June 7, 2003

Time for technology

England v Zimbabwe, 2nd Test, Chester-le-Street, Day 3

Congratulations to Riverside for its maiden Test match. A pity it did not last longer, but trigger-happy umpires had something to do with that. The crowd provided a good atmosphere, apart from the idiotic and irresponsible hurling of rubbish into the air during its Mexican waves.

Dion Ebrahim has been given a long run in the Zimbabwean team without too much to show for it at times - certainly more than those enjoyed by more experienced players such as Craig Wishart, Gavin Rennie and Trevor Gripper. His one-day record, except against Bangladesh, is still poor, but he has played some gritty Test innings and might well have a Test century to his credit had he not been sawn off in the nineties in India just over a year ago.

And sawn off he was again, twice, adjudged lbw, at the Riverside. An inside-edge in the first innings did not spare him from David Orchard's finger; in the second, the trigger-happy Darrell Hair failed to appreciate that the ball was missing leg stump. Both errors were clear on television.

But at least in the second innings Ebrahim had the opportunity to display his fighting skills with a gritty 55. Zimbabwe, their morale shattered by their first-innings collapse, had to follow-on and needed somebody to lay anchor and yet keep the score moving at the same time. Ebrahim did both superbly.

He has suffered in the past from the jibes of other Zimbabweans who have resented the favouritism shown him by the selectors. One of the nicest of men, he deserved better than that and not even his detractors could claim it was his fault. Now, hopefully, he can show enough form and consistency in the future to justify his place.

Grant Flower has had a disappointing Test series in England again, with only 71 runs in eight completed innings in the country. He had a good decision from Hair, given not out to an appeal for a catch at the wicket off his forearm, but next ball played a bad, diagonal-bat shot outside off stump to drag the ball on to his wicket.

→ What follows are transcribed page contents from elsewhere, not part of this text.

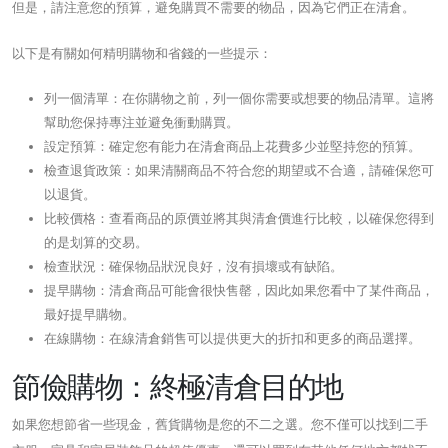
但是，請注意您的預算，避免購買不需要的物品，因為它們正在清倉。
以下是有關如何精明購物和省錢的一些提示：
列一個清單：在你購物之前，列一個你需要或想要的物品清單。這將
幫助您保持專注並避免衝動購買。
設定預算：確定您有能力在清倉商品上花費多少並堅持您的預算。
檢查退貨政策：如果清關商品不符合您的期望或不合適，請確保您可
以退貨。
比較價格：查看商品的原價並將其與清倉價進行比較，以確保您得到
的是划算的交易。
檢查狀況：確保物品狀況良好，沒有損壞或有缺陷。
提早購物：清倉商品可能會很快售罄，因此如果您看中了某件商品，
最好提早購物。
在線購物：在線清倉銷售可以提供更大的折扣和更多的商品選擇。
節儉購物：終極清倉目的地
如果您想節省一些現金，舊貨購物是您的不二之選。您不僅可以找到二手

Just to emphasise Zimbabwe's appalling fortunes, Heath Streak fell victim to cricket's most unfair law: run out backing up exactly as he should have done, and then finding the bowler fortuitously knocking a straight drive - which he should have caught - on to the stumps at the bowler's end. Is there nobody else out there who sees this as a law that needs to be changed? There is very rarely any doubt as to whether the knock-on by the bowler is intentional or not.

It was good to see another fine second innings from Travis Friend. Now he must learn to do it first time round, under pressure. The same can be said for most of the team.

As for the umpiring, it didn't change the result, but it certainly shortened the match and destroyed it as a contest. Even the most respected members of the ICC elite panel have had bad matches. How much longer are we going to wait for the ICC to bite the bullet and allow technology to assist in eliminating avoidable errors?